24. September 2021 –

Kein weiterer Anstieg

Zahl der Aufnahmen von Covid-19-Patienten in Niedersachsen stagniert

Die Zahl der Neuaufnahmen von Covid-19-Patienten in den niedersächsischen Krankenhäusern bleibt auf einem relativ stabilen Niveau.

Ein Patient ist in der Corona-Intensivstation des Universitätsklinikums Dresden an ein Beatmungsgerät angeschlossen
Ein Patient ist in der Corona-Intensivstation des Universitätsklinikums Dresden an ein Beatmungsgerät angeschlossen, Foto: picture alliance/dpa/dpa-Zentralbild

Die Zahl der Neuaufnahmen von Covid-19-Patienten in den niedersächsischen Krankenhäusern bleibt auf einem relativ stabilen Niveau. Der sogenannte Hospitalisierungswert, der nun als Leitindikator zur Bewertung der Corona-Lage im Land herangezogen wird, lag am Freitagmorgen bei 3,2 - denselben Wert hatte die Landesregierung auch für Donnerstag genannt. Die Maßzahl gibt die landesweiten Klinikeinweisungen von Covid-19-Erkrankten je 100 000 Einwohner im Verlauf der jeweils zurückliegenden sieben Tage an.

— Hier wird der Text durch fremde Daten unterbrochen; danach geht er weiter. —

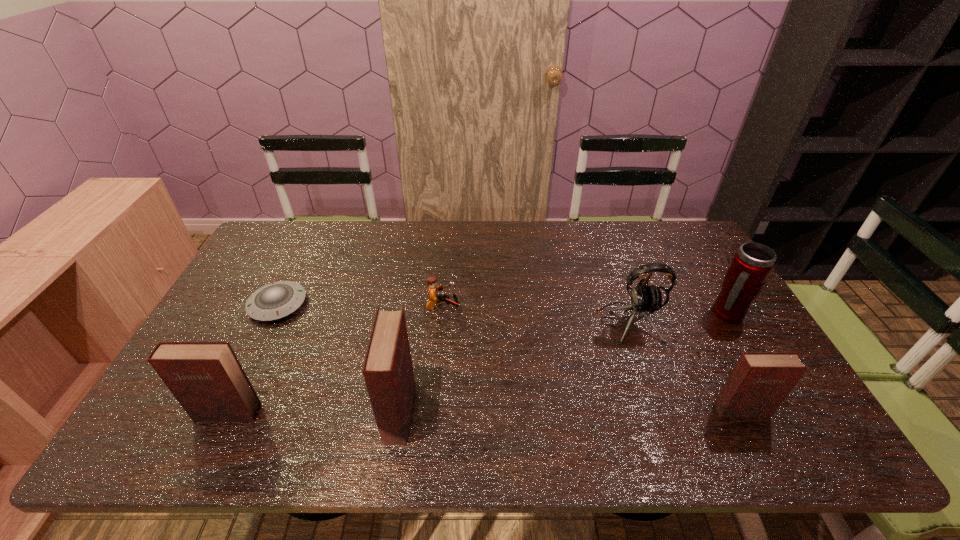
This screenshot has height=540, width=960. In order to click on the second shortest diary in this screenshot , I will do `click(206, 378)`.

You are a GUI agent. You are given a task and a screenshot of the screen. Output one action in this format:
    pyautogui.click(x=<x>, y=<y>)
    Task: Click on the second diary from right to left
    This screenshot has height=540, width=960.
    Given the screenshot: What is the action you would take?
    pos(388,371)

This screenshot has width=960, height=540. What are the coordinates of `the rightmost diary` in the screenshot? It's located at click(760, 381).

You are a GUI agent. You are given a task and a screenshot of the screen. Output one action in this format:
    pyautogui.click(x=<x>, y=<y>)
    Task: Click on the fifth tallest object
    
    Given the screenshot: What is the action you would take?
    pyautogui.click(x=760, y=381)

Where is `the fourth object from left to right`? The width and height of the screenshot is (960, 540). the fourth object from left to right is located at coordinates (434, 299).

I want to click on the sixth tallest object, so click(x=434, y=299).

This screenshot has height=540, width=960. Identify the location of earphone. (644, 299).

Find the location of `saucer`. saucer is located at coordinates (276, 300).

This screenshot has height=540, width=960. Find the location of `thermos bottle`. thermos bottle is located at coordinates (752, 264).

Locate an element on the screen. The width and height of the screenshot is (960, 540). vacant area situated 0.290m on the front cover of the fifth object from right to left is located at coordinates [x=534, y=412].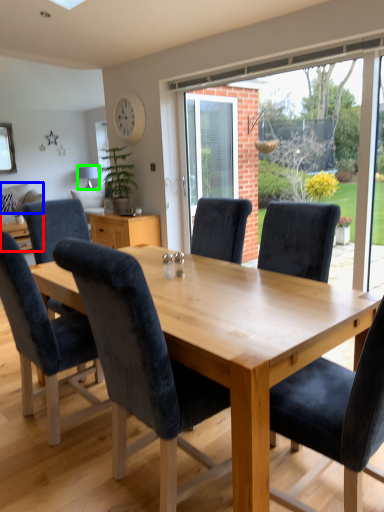
Question: Based on their relative distances, which object is farther from studio couch (highlighted by a red box)? Choose from pillow (highlighted by a blue box) and lamp (highlighted by a green box).

Choices:
 (A) pillow
 (B) lamp

Answer: (B)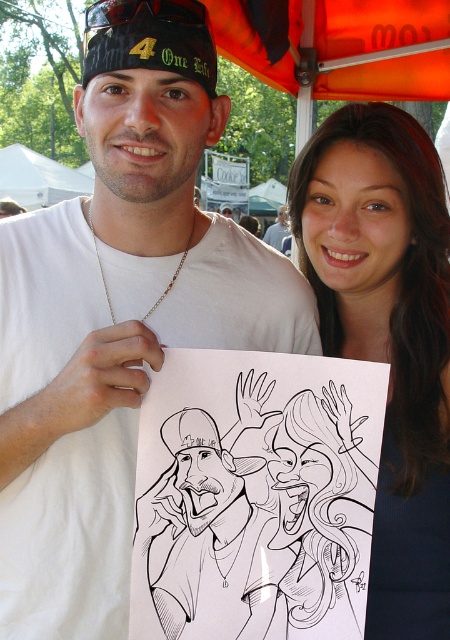
Question: Does black line drawing at center have a larger size compared to orange fabric canopy at upper center?

Choices:
 (A) no
 (B) yes

Answer: (A)

Question: Which of these objects is positioned farthest from the black line drawing at center?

Die registrierten Neuinfektionen mit dem Coronavirus sanken hingegen. Laut Daten des Robert Koch-Instituts (RKI) vom Freitagmorgen lag die Sieben-Tage-Inzidenz in Niedersachsen bei 49,3 - so viele Menschen pro 100 000 Einwohner steckten sich binnen einer Woche zusätzlich mit dem Erreger an. Am Vortag hatte der Wert noch bei 51,0 gelegen. Die landesweite Corona-Auslastung der Intensivstationen nahm den Angaben zufolge leicht ab: 5,2 (Donnerstag: 5,3) Prozent der Bettenkapazität auf Intensivstationen waren zuletzt mit Covid-19-Patienten belegt.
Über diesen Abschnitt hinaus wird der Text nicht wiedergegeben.